»»

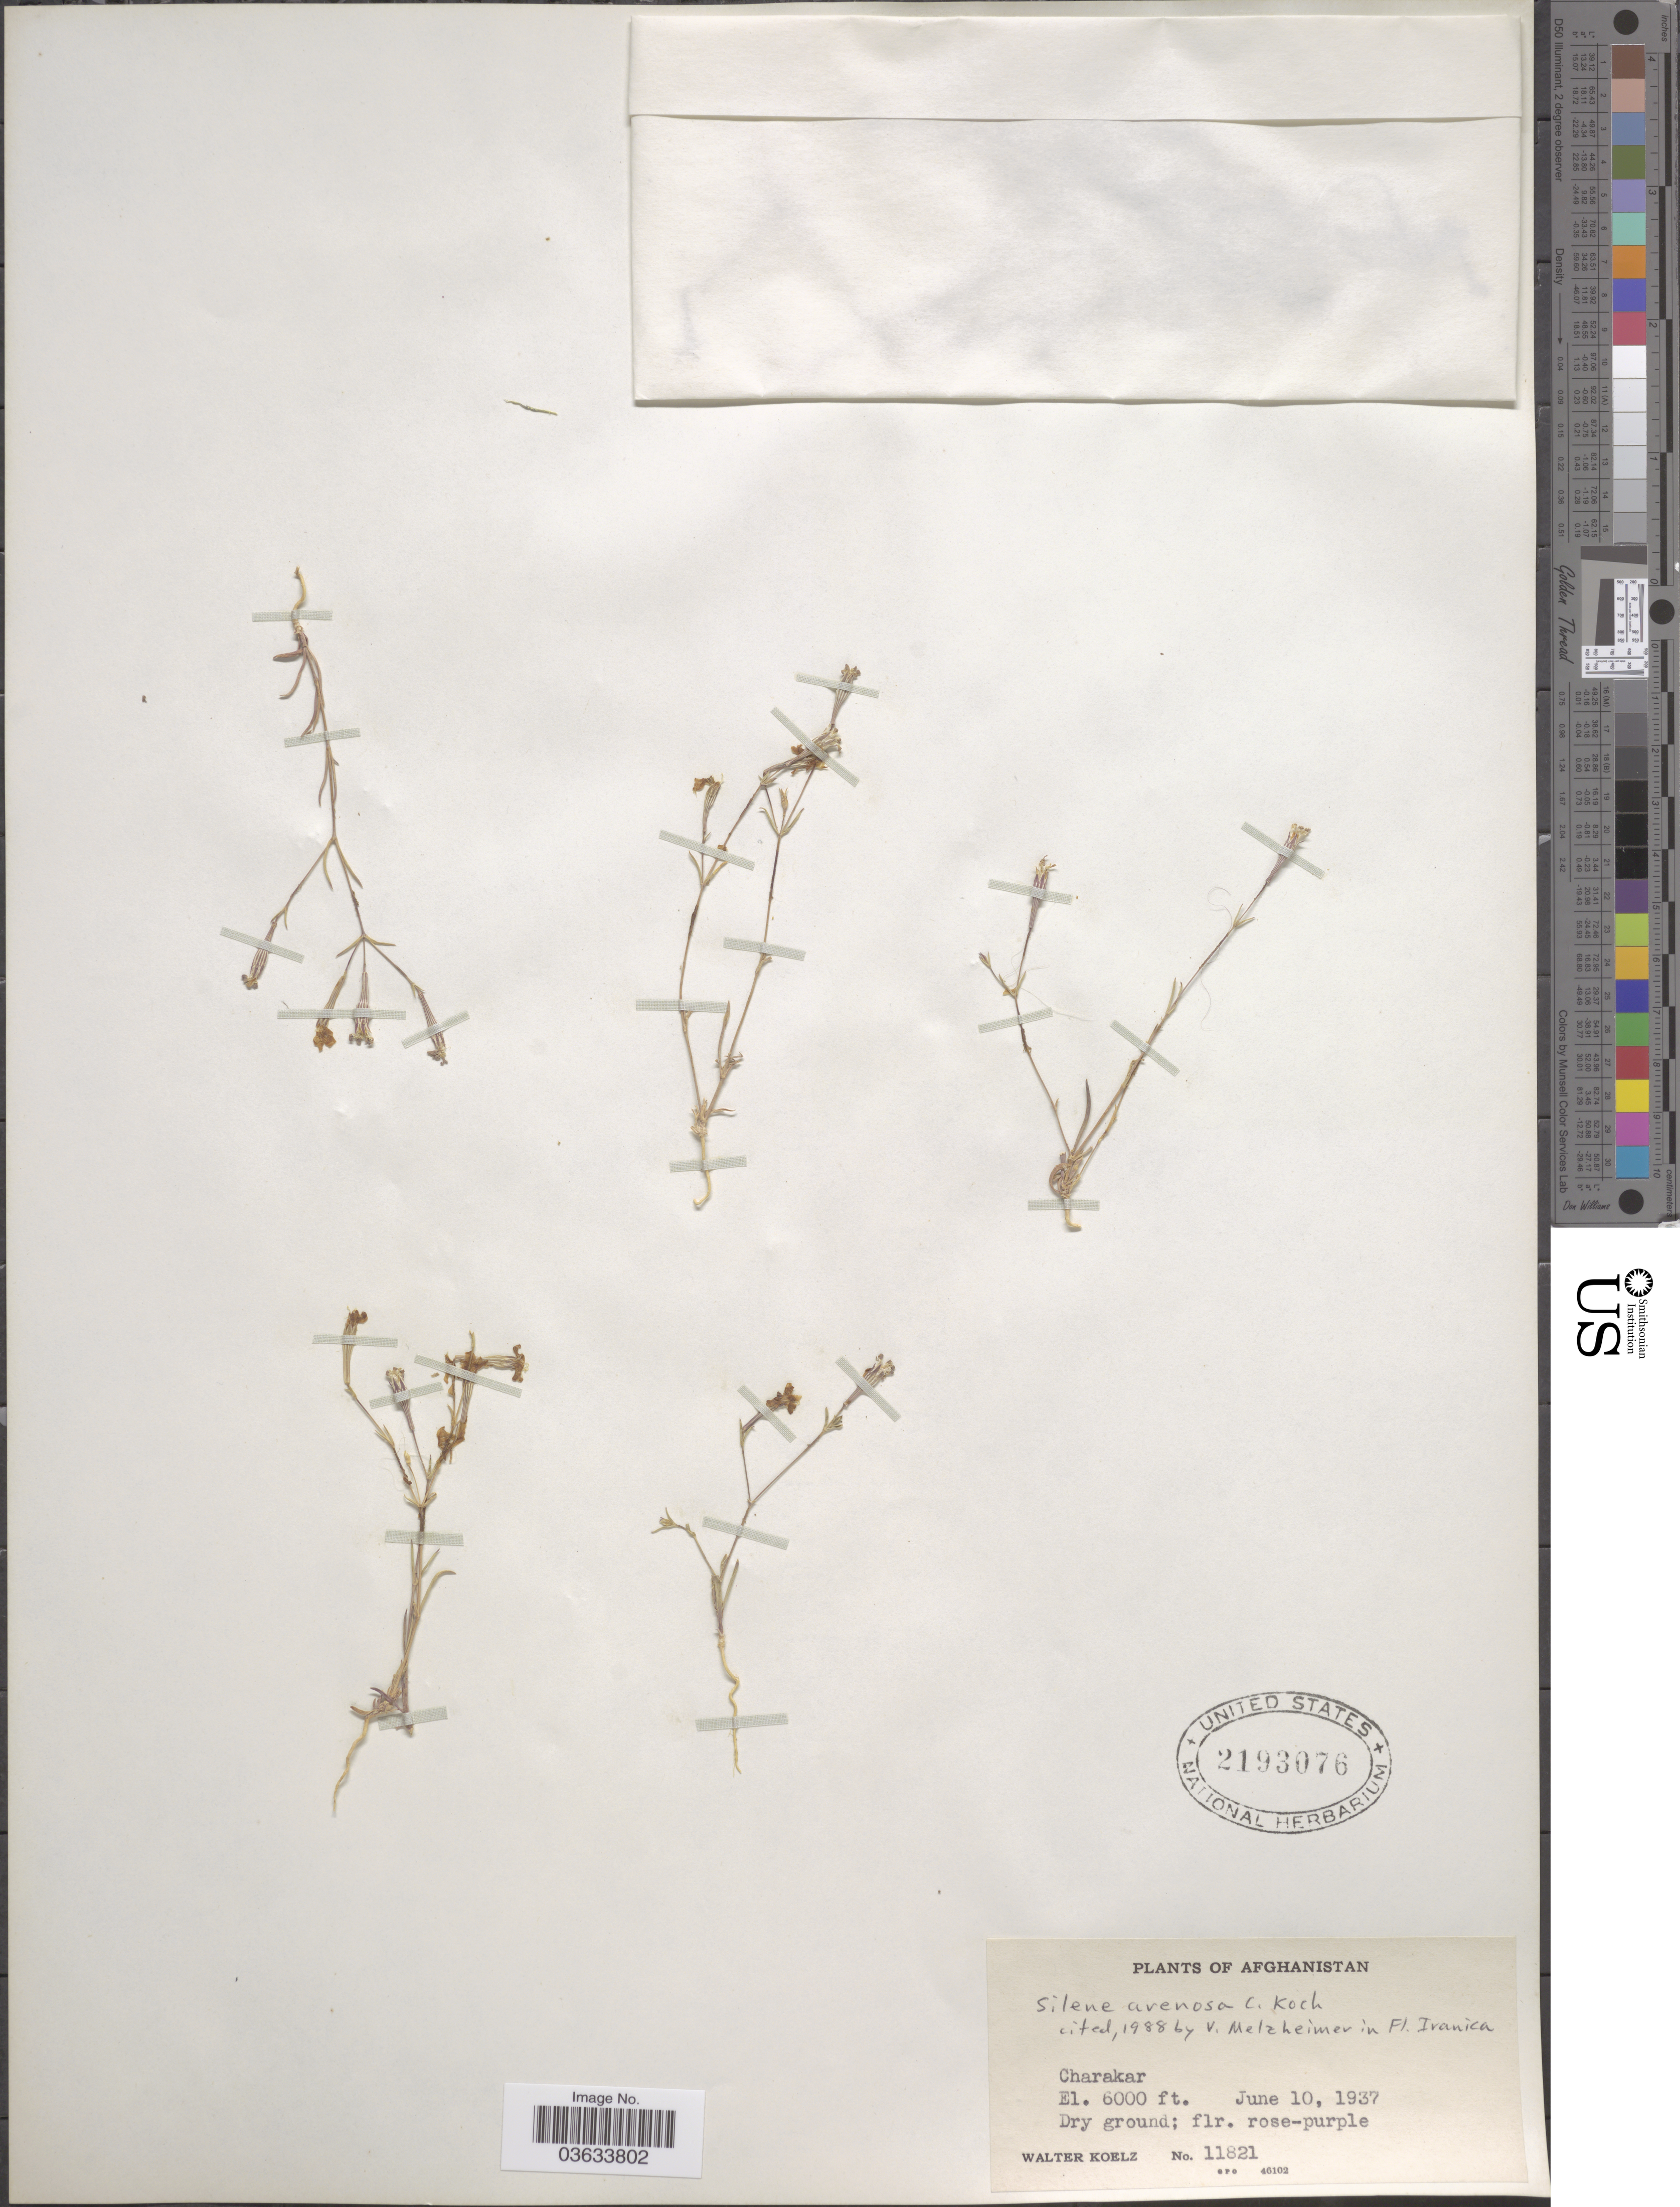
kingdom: Plantae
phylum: Tracheophyta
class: Magnoliopsida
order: Caryophyllales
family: Caryophyllaceae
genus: Silene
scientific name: Silene arenosa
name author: C. Koch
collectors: W. N. Koelz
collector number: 11821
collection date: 1937-06-10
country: Afghanistan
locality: Charakar.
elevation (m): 1829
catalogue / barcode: US 2193076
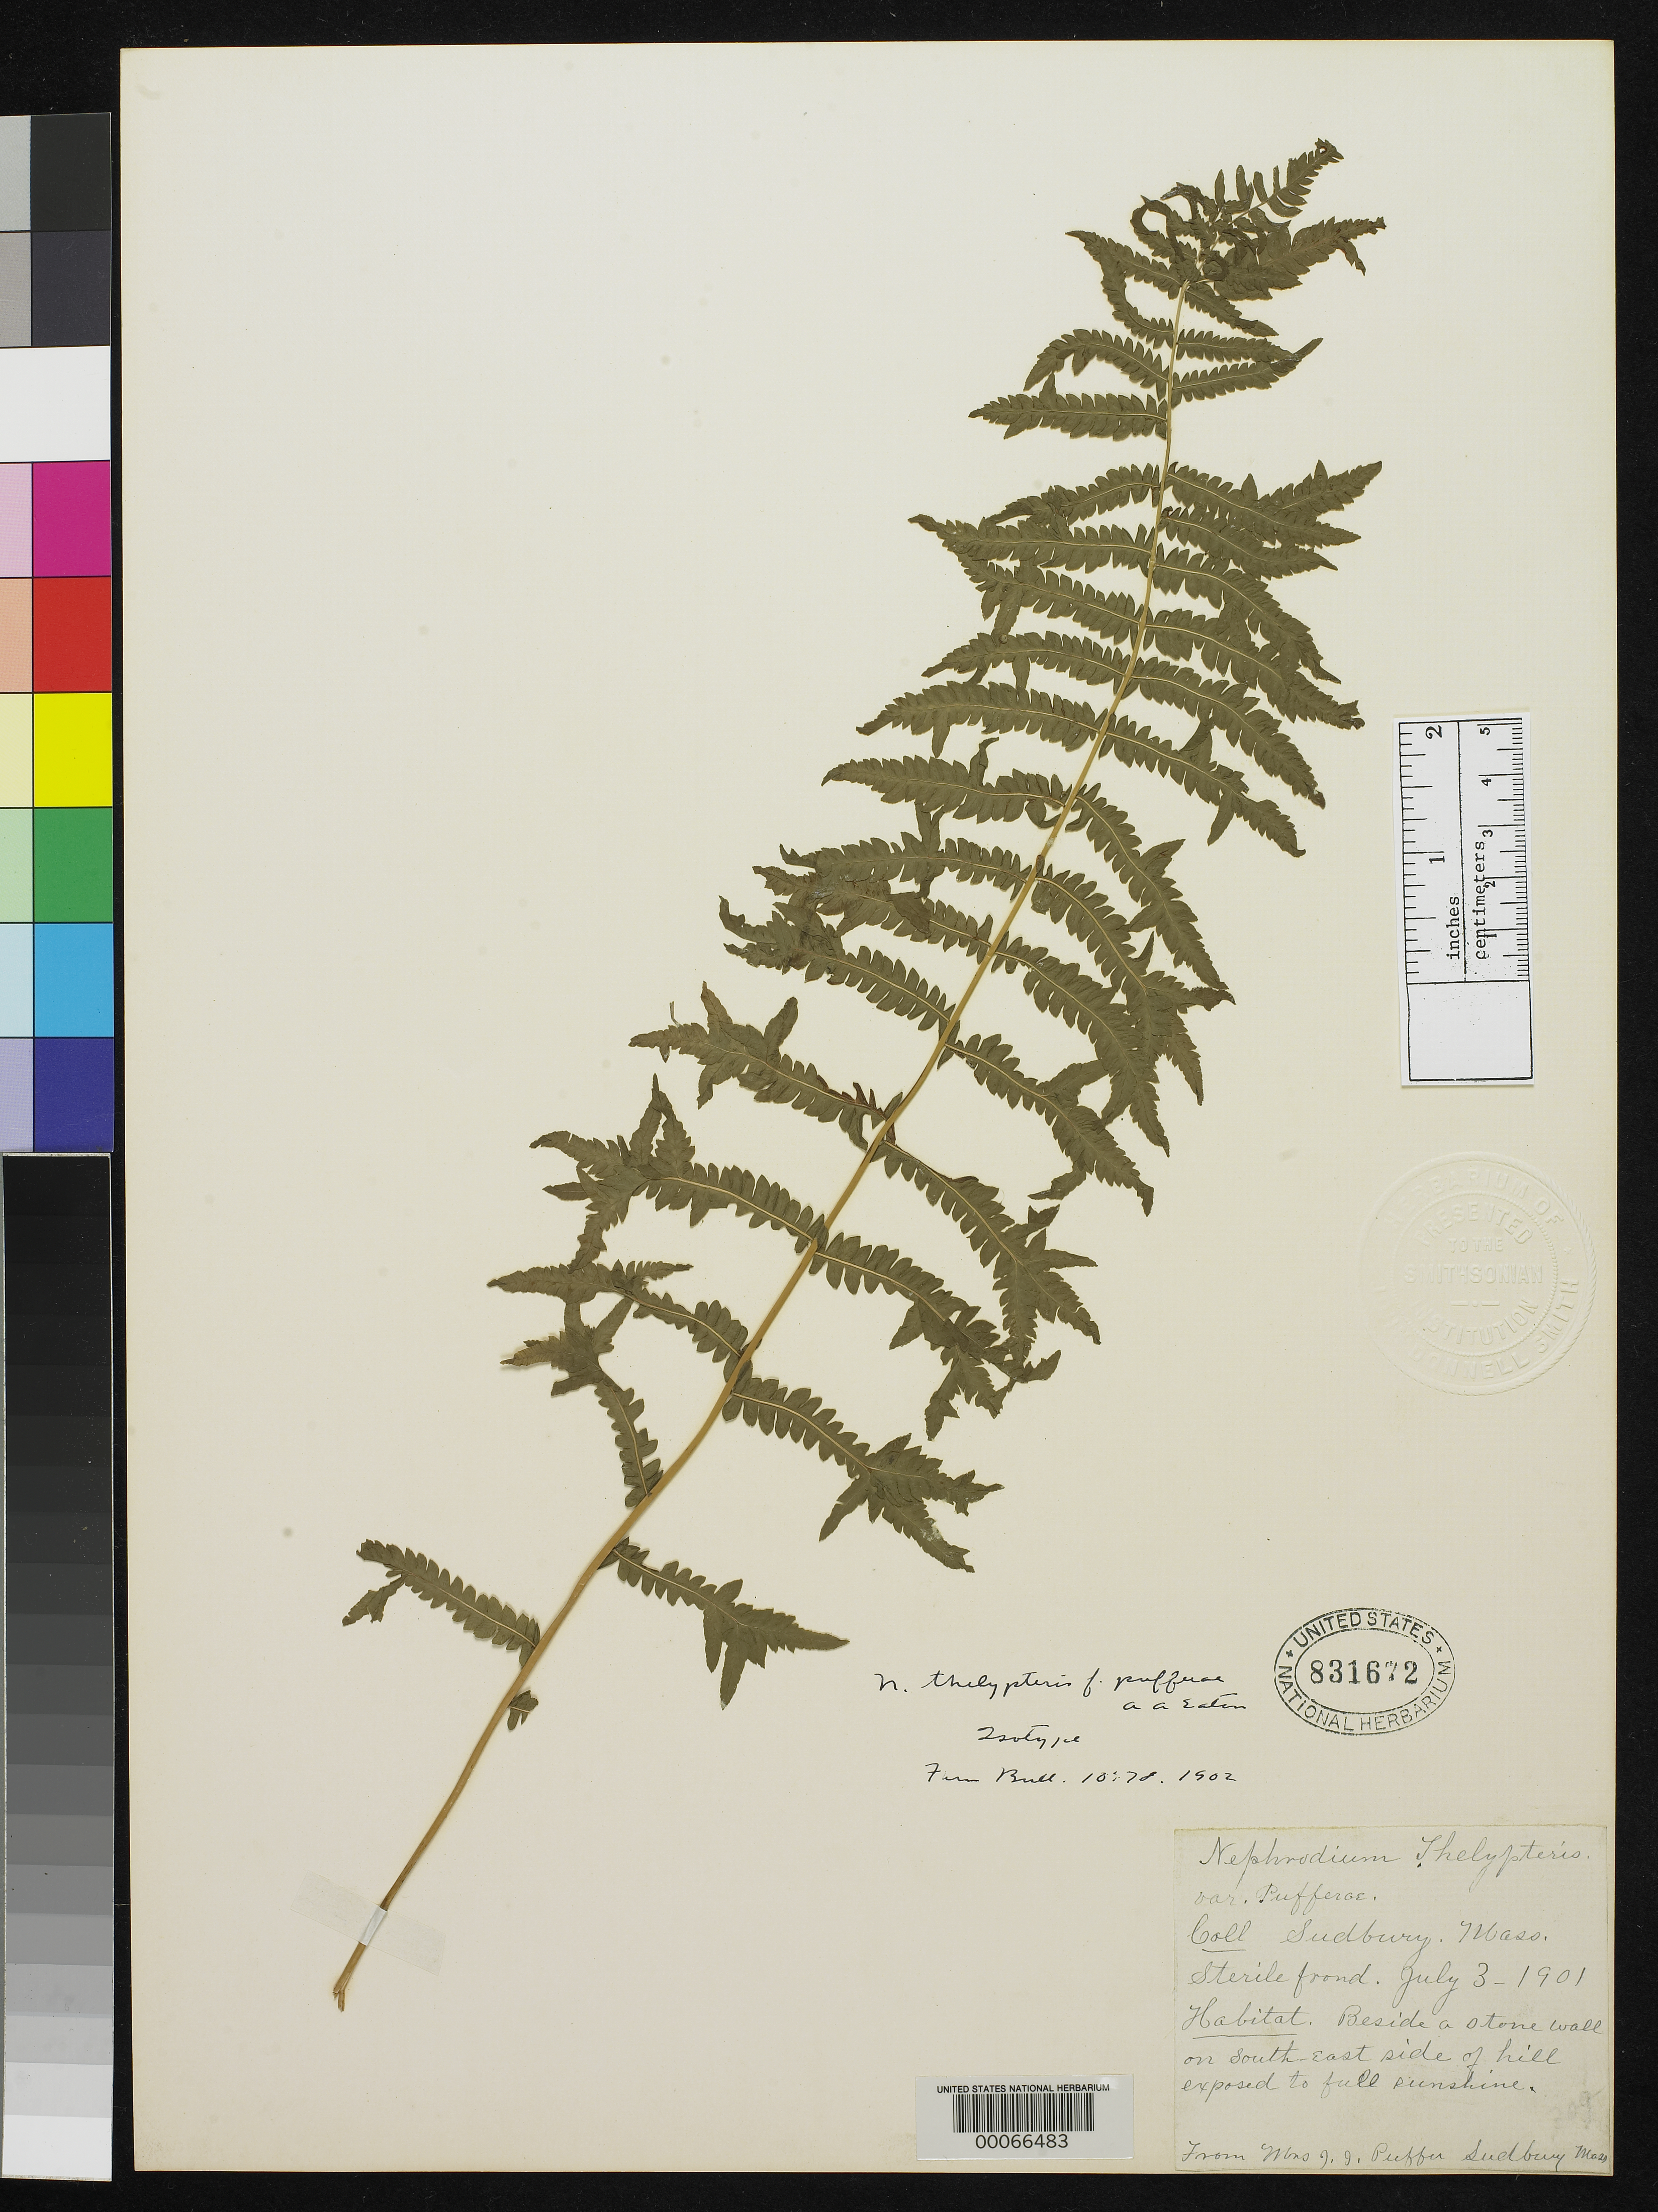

««

Stated problem >> Arrange each line of the rows above as a Markdown table with the columns "No." and "Line," numbering the lines and leaving out blank lines and pictures.

Output below >>
| No. | Line |
|---|---|
| 1 | kingdom: Plantae |
| 2 | phylum: Tracheophyta |
| 3 | class: Magnoliopsida |
| 4 | order: Caryophyllales |
| 5 | family: Caryophyllaceae |
| 6 | genus: Silene |
| 7 | scientific name: Silene arenosa |
| 8 | name author: C. Koch |
| 9 | collectors: W. N. Koelz |
| 10 | collector number: 11821 |
| 11 | collection date: 1937-06-10 |
| 12 | country: Afghanistan |
| 13 | locality: Charakar. |
| 14 | elevation (m): 1829 |
| 15 | catalogue / barcode: US 2193076 |